WORK TASK: State the number of lines below in which the word "href" appears. Nothing else belongs in the answer.

START SOURCE DATA

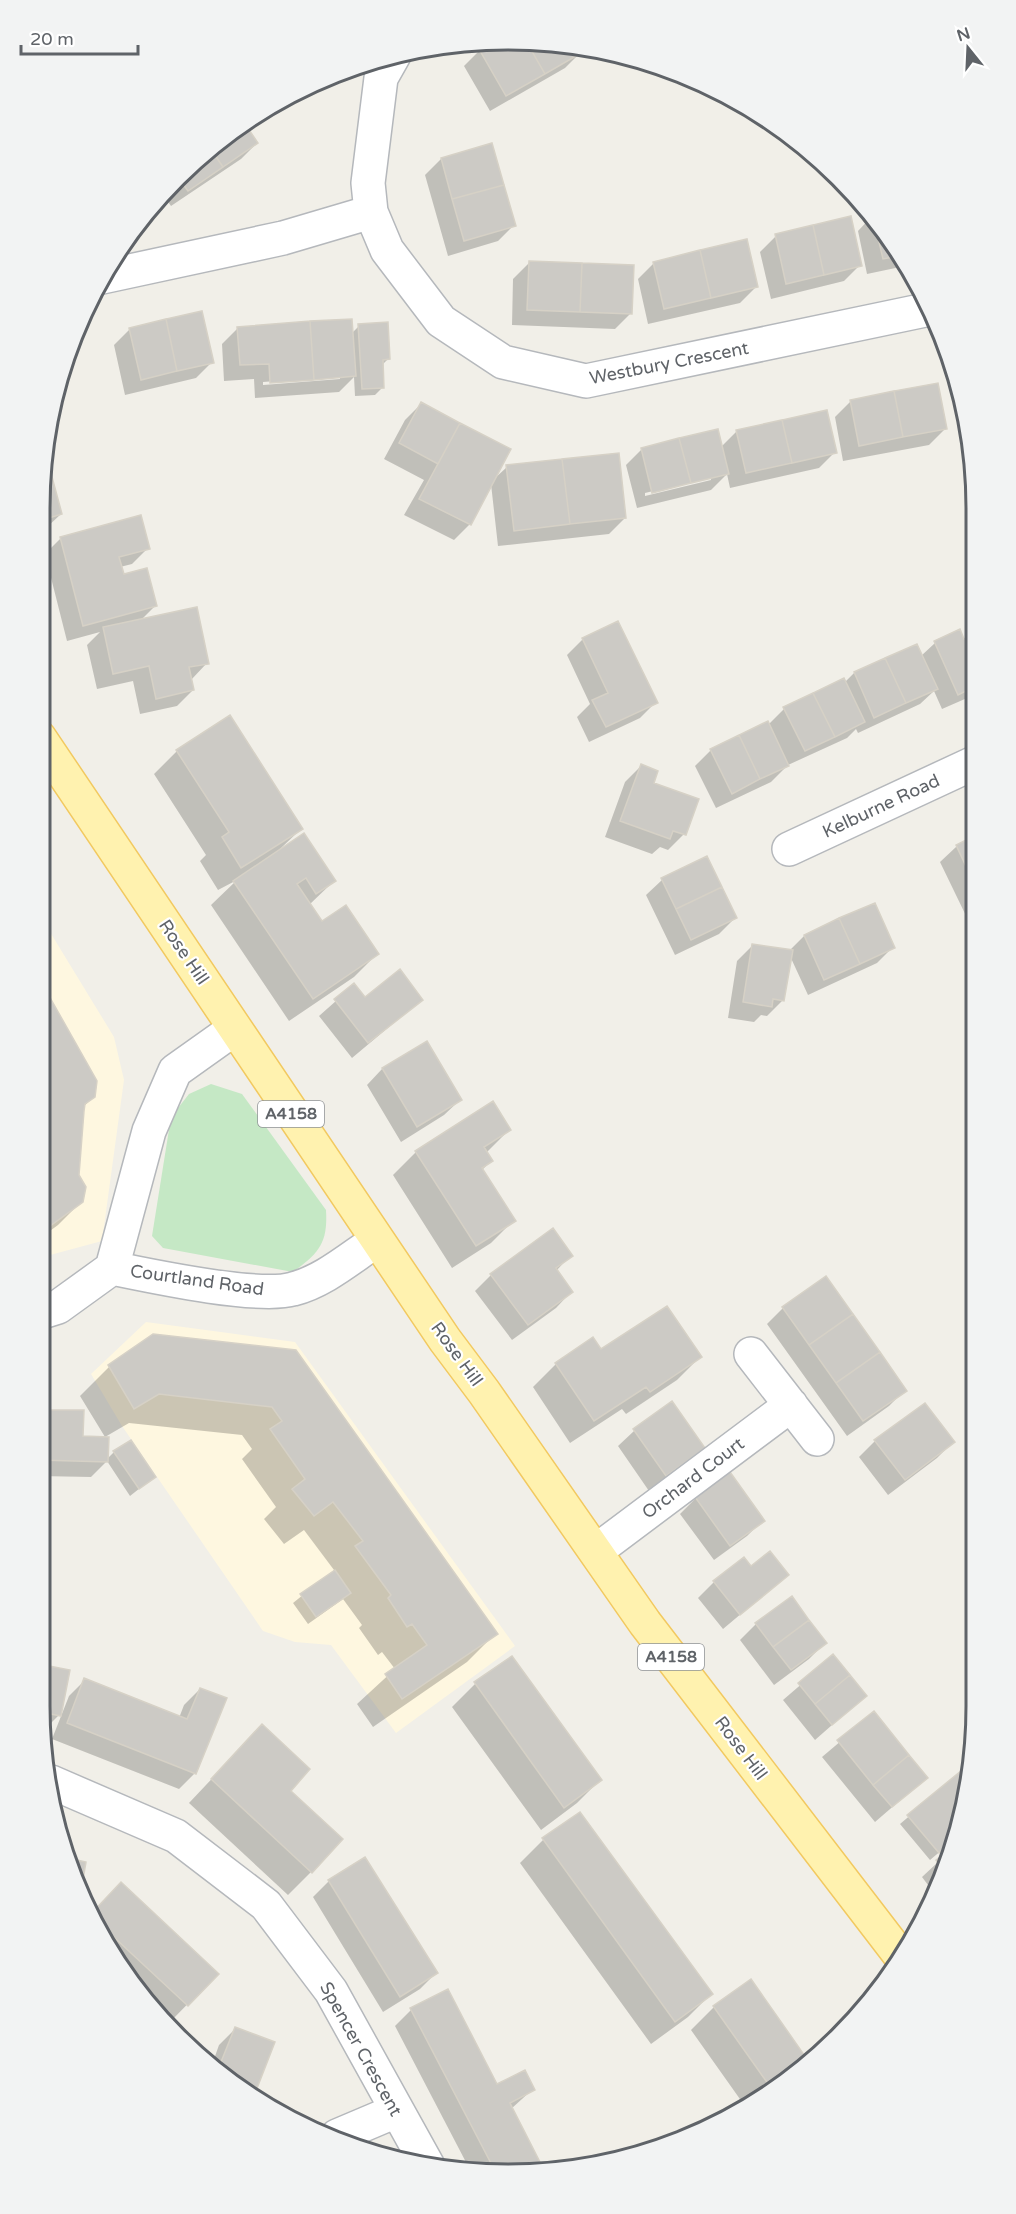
<svg xmlns="http://www.w3.org/2000/svg" width="1016" height="2214" viewBox="0 0 1016 2214" font-family="'Varela Round',sans-serif">
	<rect width="100%" height="100%" fill="#f1efe8"/>
	<path fill="#fef7e0" d="M39,914L114,1037L124,1080L102,1241L39,1258Z
		M146,1322L295,1342L515,1646L396,1733L331,1645L295,1642L263,1631L122,1426L91,1374Z"/>
	<path fill="#c5e8c5" d="M211,1084L242,1094L326,1210C328,1243 319,1253 293,1272L163,1248L152,1236L171,1117L189,1094Z"/>
	<path fill="#0003" fill-rule="evenodd" d="M508,39L577,46L581,52L565,68L490,111L464,66L480,50L498,40Z
		M588,47L599,48L603,49L590,53Z
		M280,101L264,117L257,113Z
		M242,122L257,143L241,159L171,206L162,193L176,177Z
		M441,159L514,225L498,241L448,256L425,175Z
		M873,215L880,222L905,266L867,274L858,231Z
		M776,236L860,265L844,281L771,299L760,252Z
		M529,263L631,313L615,329L512,325L513,279Z
		M654,263L756,287L740,303L648,324L638,279Z
		M359,326L388,359L382,365L383,387L375,395L355,396L354,377L339,392L255,398L254,379L224,381L222,344L238,328L352,333ZM340,376V379L263,385V382Z
		M130,329L212,362L196,378L125,395L114,345Z
		M956,383L973,446V452L966,453L951,388Z
		M851,401L945,429L929,445L843,461L835,417Z
		M421,404L494,479L507,467L625,518L609,534L498,546L491,484L470,524L454,540L404,515L424,480L384,459L405,420Z
		M737,431L835,452L819,468L730,488L727,474L711,490L637,508L626,465L642,449L721,447ZM711,477V480L645,496V493Z
		M44,455L61,514L45,529L39,531Z
		M61,538L148,548L132,564L120,567L122,576L155,606L140,621L207,663L191,680L193,690L177,706L140,714L133,681L97,689L87,645L100,632L67,641L45,554Z
		M959,631L964,641L974,636V695L942,709L934,691L920,704L858,733L856,729L847,738L788,765L771,782L716,808L695,766L711,750L768,725L784,709L844,683L854,673L916,646L921,656L935,643Z
		M583,639L656,702L640,718L589,742L577,717L590,704L567,655Z
		M177,751L301,829L280,849L334,881L309,905L322,923L377,954L354,977L289,1021L211,905L237,880L218,890L200,861L206,855L154,774Z
		M641,766L684,834L668,850L660,847L652,854L605,837L625,782Z
		M974,838V922L970,924L940,862L956,847Z
		M662,880L735,918L719,934L675,955L646,895Z
		M804,936L893,947L877,963L808,995L790,956L783,1000L767,1016L761,1015L754,1022L728,1018L737,961L753,945L789,951Z
		M354,985L365,999L421,1000L352,1058L319,1016Z
		M39,1001L94,1097L83,1107L78,1176L81,1202L58,1225L39,1239Z
		M426,1043L460,1100L444,1115L401,1142L367,1085L382,1069Z
		M509,1130L486,1153L491,1161L482,1170L514,1220L491,1243L452,1268L393,1175L416,1152Z
		M571,1255L556,1271L571,1292L556,1308L512,1340L475,1291L491,1275Z
		M783,1308L905,1390L889,1406L847,1436L767,1324Z
		M153,1335L295,1352L496,1633L467,1662L373,1727L357,1704L395,1669L382,1652L378,1655L359,1628L362,1625L343,1599L308,1624L293,1603L334,1570L304,1530L284,1544L264,1519L276,1507L242,1459L252,1449L242,1435L129,1423L105,1437L80,1396L109,1367Z
		M601,1351L700,1357L677,1380L626,1414L622,1409L570,1443L533,1387L556,1364Z
		M672,1404L703,1448L687,1464L649,1491L618,1446L634,1431Z
		M39,1411L82,1438L107,1459L114,1452L154,1477L130,1496L107,1461L91,1477L39,1476Z
		M875,1441L953,1442L937,1458L888,1495L859,1457Z
		M696,1498L763,1520L747,1536L714,1560L680,1514Z
		M751,1568L787,1575L723,1629L698,1598L714,1582Z
		M756,1624L825,1643L809,1659L774,1685L740,1640Z
		M833,1657L865,1696L815,1740L783,1700Z
		M39,1665L68,1671L59,1715L43,1731L39,1706Z
		M85,1680L179,1718L184,1705L200,1689L195,1773L179,1789L52,1739L69,1696Z
		M475,1684L600,1780L577,1803L541,1830L452,1707Z
		M874,1713L926,1778L875,1822L822,1757Z
		M239,1750L288,1791L311,1872L288,1895L189,1803Z
		M971,1764L968,1797L955,1839L930,1860L900,1824Z
		M580,1814L711,1994L688,2017L651,2044L520,1863L543,1840Z
		M952,1849L941,1885L934,1893L922,1877Z
		M365,1859L436,1973L420,1989L383,2012L313,1897L329,1881Z
		M90,1915L217,1974L171,2021L136,1989L102,1940Z
		M751,1981L806,2060L747,2109L691,2030L714,2007Z
		M411,2010L496,2086L533,2089L511,2109L543,2170L469,2168L395,2026Z
		M235,2029L273,2043L253,2095L213,2062L219,2045Z"/>
	<path fill="#cccac5" stroke="#d6d1c6" stroke-width="1.5" d="M508,39L526,41L545,74L506,96L479,49L495,40Z
		M526,41L579,46L583,52L545,74Z
		M243,121L258,143L223,167L210,148Z
		M492,143L504,185L452,199L441,158Z
		M210,148L223,167L188,191L177,176Z
		M504,185L516,226L464,241L452,199Z
		M851,216L862,266L824,275L813,225Z
		M873,216L880,222L899,256L883,259Z
		M813,225L824,275L786,284L775,234Z
		M747,239L758,287L711,298L700,250Z
		M700,250L711,298L664,309L653,262Z
		M529,261L582,263L580,312L527,310Z
		M582,263L634,265L632,314L580,312Z
		M202,311L214,363L177,371L166,319Z
		M166,319L177,371L141,380L129,328Z
		M352,319L356,376L314,380L310,321Z
		M310,321L314,380L270,383L269,364L240,365L237,327Z
		M388,322L390,359L383,360L384,388L362,389L358,324Z
		M938,383L947,429L903,437L894,391Z
		M894,391L903,437L859,446L850,400Z
		M421,402L460,423L438,464L399,443Z
		M827,410L837,453L792,463L782,420Z
		M782,420L792,463L746,473L736,430Z
		M460,423L511,449L471,525L419,499Z
		M718,429L729,474L691,483L679,438Z
		M679,438L691,483L652,493L641,448Z
		M45,451L62,514L39,521V508Z
		M619,453L626,518L570,524L562,459Z
		M562,459L570,524L514,531L506,465Z
		M141,515L150,549L119,557L124,574L147,568L157,606L83,626L60,537Z
		M197,607L209,664L189,667L194,690L156,699L149,666L113,674L103,627Z
		M618,621L658,703L606,727L592,700L608,693L582,638Z
		M960,629L964,639L974,635V687L958,695L934,641Z
		M917,644L938,689L906,703L885,658Z
		M885,658L906,703L874,718L854,672Z
		M844,678L865,722L835,737L813,693Z
		M813,693L835,737L805,751L783,707Z
		M230,715L303,829L241,868L222,837L229,832L176,750Z
		M768,721L789,766L760,779L739,735Z
		M739,735L760,779L732,794L710,749Z
		M641,764L658,771L654,783L699,799L686,835L673,831L670,839L620,821Z
		M304,833L336,881L316,894L306,878L297,884L322,921L346,905L379,954L313,999L233,881Z
		M974,836V876L971,877L956,845Z
		M707,856L722,887L676,909L661,878Z
		M722,887L737,918L691,940L676,909Z
		M875,903L895,948L860,964L839,918Z
		M839,918L860,964L824,980L804,935Z
		M752,944L793,950L784,1001L773,999L772,1007L743,1002Z
		M400,969L423,1000L368,1043L334,999L354,983L365,997Z
		M48,994L97,1081L95,1097L85,1104L84,1111L79,1175L86,1187L83,1202L39,1234V1000Z
		M427,1041L462,1100L417,1127L382,1068Z
		M493,1101L511,1130L484,1147L493,1161L482,1168L516,1221L476,1246L415,1151Z
		M553,1228L573,1256L556,1268L573,1292L528,1325L490,1274Z
		M826,1276L853,1314L809,1345L782,1307Z
		M667,1306L702,1357L650,1392L646,1387L594,1421L555,1363L593,1337L601,1349Z
		M853,1314L880,1352L836,1383L809,1345Z
		M153,1334L296,1350L498,1634L402,1699L385,1674L427,1645L412,1624L407,1627L388,1598L391,1595L355,1546L363,1541L333,1502L314,1516L292,1489L305,1479L270,1429L282,1421L272,1407L159,1394L134,1409L108,1365Z
		M880,1352L907,1391L863,1421L836,1383Z
		M672,1401L705,1448L666,1476L633,1429Z
		M925,1403L955,1442L905,1480L874,1440Z
		M39,1410H84L83,1436L109,1437L108,1462L39,1460Z
		M131,1440L156,1477L139,1489L113,1451Z
		M730,1472L765,1521L730,1546L695,1497Z
		M770,1551L789,1575L740,1615L713,1581L744,1557L751,1566Z
		M335,1570L351,1593L316,1617L300,1594Z
		M792,1596L809,1620L773,1647L755,1623Z
		M809,1620L827,1643L791,1670L773,1647Z
		M833,1654L850,1675L815,1704L798,1683Z
		M512,1656L602,1780L564,1808L474,1682Z
		M39,1664L70,1670L61,1716L40,1712Z
		M850,1675L867,1696L832,1725L815,1704Z
		M84,1678L187,1719L200,1688L227,1698L196,1774L67,1723Z
		M874,1711L909,1755L873,1785L837,1740Z
		M262,1724L310,1769L291,1791L343,1839L312,1873L211,1779Z
		M909,1755L928,1778L892,1807L873,1785Z
		M972,1762L968,1797L955,1840L939,1853L907,1815Z
		M580,1812L713,1994L675,2022L542,1838Z
		M953,1847L946,1872L936,1860Z
		M64,1857L86,1862L82,1885L76,1884Z
		M365,1857L438,1973L400,1997L328,1880Z
		M121,1882L219,1974L188,2006L90,1915Z
		M751,1979L807,2059L771,2088L713,2006Z
		M448,1989L497,2084L525,2070L535,2090L510,2103L544,2170L494,2169L410,2008Z
		M235,2027L275,2042L254,2096L219,2067Z"/>
	<g fill="none" stroke-linecap="round" stroke-linejoin="round">
		<g stroke="#b5b8bc" stroke-width="36">
			<path id="street" d="M394,55L381,78L368,183L371,212L387,250L441,321L503,362L586,381L930,309
				M102,277L283,238L371,212
				M789,849L974,763
				M234,1029L175,1071L149,1131L112,1268C151,1276 258,1299 293,1289C324,1281 350,1258 376,1241
				M39,1313L58,1307L112,1268
				M751,1354L817,1439
				M596,1551L791,1405
				M51,1782L176,1836L266,1905L331,1991L428,2166
				M337,2136L396,2111"/>
		</g>
		<g stroke="#f2c960" stroke-width="36">
			<path id="primary" d="M39,737L445,1340L484,1392L645,1623L899,1954"/>
		</g>
		<use href="#street" stroke="#fff" stroke-width="33"/>
		<use href="#primary" stroke="#fff2af" stroke-width="33"/>
	</g>
	<g text-anchor="middle" dominant-baseline="central" stroke-width="4.5" stroke-linejoin="round" paint-order="stroke">
		<g fill="#fff" stroke="#8f9295" stroke-width="1.5">
			<rect x="258" y="1101" width="66" height="26" rx="4.5"/>
			<rect x="638" y="1644" width="66" height="26" rx="4.5"/>
		</g>
		<g font-size="16" font-weight="bold" fill="#5f6368">
			<text x="291" y="1114">A4158</text>
			<text x="671" y="1657">A4158</text>
		</g>
		<g font-size="18" fill="#5f6368" stroke="#fff">
			<text transform="translate(669 363) rotate(-11)">Westbury Crescent</text>
			<text transform="translate(881 806) rotate(-25)">Kelburne Road</text>
			<text transform="translate(184 952) rotate(56)">Rose Hill</text>
			<text transform="translate(197 1280) rotate(8)">Courtland Road</text>
			<text transform="translate(457 1354) rotate(54)">Rose Hill</text>
			<text transform="translate(693 1478) rotate(-37)">Orchard Court</text>
			<text transform="translate(741 1748) rotate(53)">Rose Hill</text>
			<text transform="translate(361 2049) rotate(61)">Spencer Crescent</text>
		</g>
	</g>
	<path d="M0 0H1016V2214H0ZM508 50H508A458 458 0 0 1 966 508V1706A458 458 0 0 1 508 2164H508A458 458 0 0 1 50 1706V508A458 458 0 0 1 508 50Z" fill="#f2f3f3" fill-rule="evenodd"/>
	<path fill="none" stroke="#5f6368" stroke-width="3" d="M508 50H508A458 458 0 0 1 966 508V1706A458 458 0 0 1 508 2164H508A458 458 0 0 1 50 1706V508A458 458 0 0 1 508 50Z"/>
	<g transform="translate(968 48) rotate(342)" stroke="#ffffff" stroke-width="4.5" paint-order="stroke">
	<path d="M0-4.5L10 22L0 15L-10 22Z" fill="#5f6368"/>
	<text y="-9" font-size="16" font-weight="bold" text-anchor="middle" fill="#5f6368">N</text>
	</g>
	<path d="M21 45v9h117v-9" fill="none" stroke="#5f6368" stroke-width="3"/>
	<text x="30" y="45" font-size="18" fill="#5f6368" stroke="#ffffff" stroke-width="4.5" paint-order="stroke">20 m</text>
</svg>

END SOURCE DATA

SOLUTION TO THIS TASK: 2